Jean-Pierre Terrail (dir.)
L’École en France. Crise, pratiques, perspectives
lu par Normand Baillargeon
Jean-Pierre Terrail (dir.), L’École en France. Crise, pratiques, perspectives, La Dispute, Paris, 2005.
La crise de l’école française... et la nôtre
Du vaste et passionné débat sur l’école ayant cours en France en ce moment, nous n’entendons ici que des échos affaiblis et qu’il n’est de surcroît pas facile de décoder, notamment parce que le vocabulaire utilisé par les protagonistes nous est souvent étranger – IUFM, collège unique, républicains, « pédagogistes », agrégation, pour ne prendre que ces exemples. Mais il ne faut pas s’y tromper : par-delà ces différences sémantiques et lexicales, ce que se joue en France autour de l’éducation ressemble énormément à ce qui se joue ici. Ceux et celles qui en douteraient sont invités à lire le présent ouvrage, qui en fait la preuve éclatante.
Jean-Pierre Terrail, que les lecteurs d’À Bâbord ! connaissent déjà, est ici entouré de sept théoriciens et praticiens qui cherchent, avec lui, à dresser un portrait de l’école en France. C’est un livre important et riche que devraient lire tous ceux et celles qui se préoccupent de la question de l’éducation au Québec.
Au coeur de ce projet, une réflexion sur la fonction de reproduction – sociale, politique et économique – et de sélection jouée par l’école unique. L’ouvrage propose à cette fin un survol historique, politique, social et économique de l’école française du dernier demi-siècle. Les auteurs se penchent notamment sur ce paradoxe que la scolarisation de masse et l’allongement du temps de la scolarisation s’accompagnent d’une persistance des inégalités, en particulier dans l’accès aux diplômes de plus grande valeur.
Pour comprendre ce paradoxe, les auteurs examinent notamment le rôle, absolument fondamental, joué par le parcours scolaire au primaire, où s’accomplit (ou non) l’accès à la culture écrite. « L’école a pour mission première d’assurer l’entrée dans la culture écrite, de conduire le passage de l’oral à l’écrit. Ce cheminement se fait dans le langage et par le langage, en mobilisant les capacités d’abstraction et de raisonnement logique dont la pratique du langage dote tous les êtres humains. Cela n’a rien à voir avec un soi-disant passage du concret à l’abstrait », écrit Terrail (p. 39-40), donnant une des clés de l’ouvrage.
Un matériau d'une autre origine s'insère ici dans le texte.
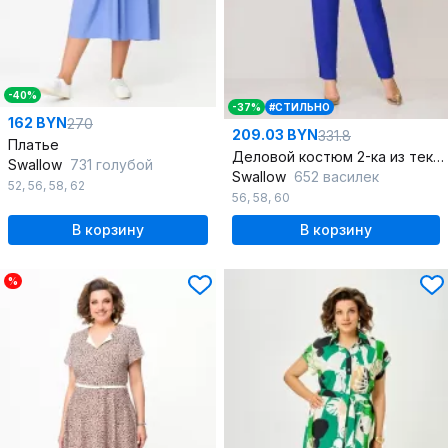
-40%
-37%
#СТИЛЬНО
162 BYN
270
209.03 BYN
331.8
Платье
Деловой костюм 2-ка из текстиля на подкладке
Swallow
731 голубой
Swallow
652 василек
52
,
56
,
58
,
62
56
,
58
,
60
В корзину
В корзину
%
En approfondissant ce thème, les auteurs sont amenés à réfléchir sur les moyens pédagogiques mis en œuvre pour assurer ces apprentissages et abordent bien des thèmes (pédagogies nouvelles, constructivisme, projets, passage du concret à l’abstrait et ainsi de suite) qui sont (hélas !) familiers aux lecteurs du Québec puisque les mêmes méthodes sont ici prônées. On peut craindre qu’elles auront ici les mêmes déplorables résultats qu’elles ont eus en France.
On appréciera tout particulièrement, je pense, dans cet ouvrage incontournable, les chapitres où des praticiennes se penchent, avec finesse, l’une (Stella Baruk) sur l’enseignement des mathématiques, l’autre (Colette Ouzilou) sur l’enseignement de la lecture. Se font entendre en ces pages des sonnettes d’alarme qu’il serait dramatique, pour dire le moins, de refuser d’écouter attentivement.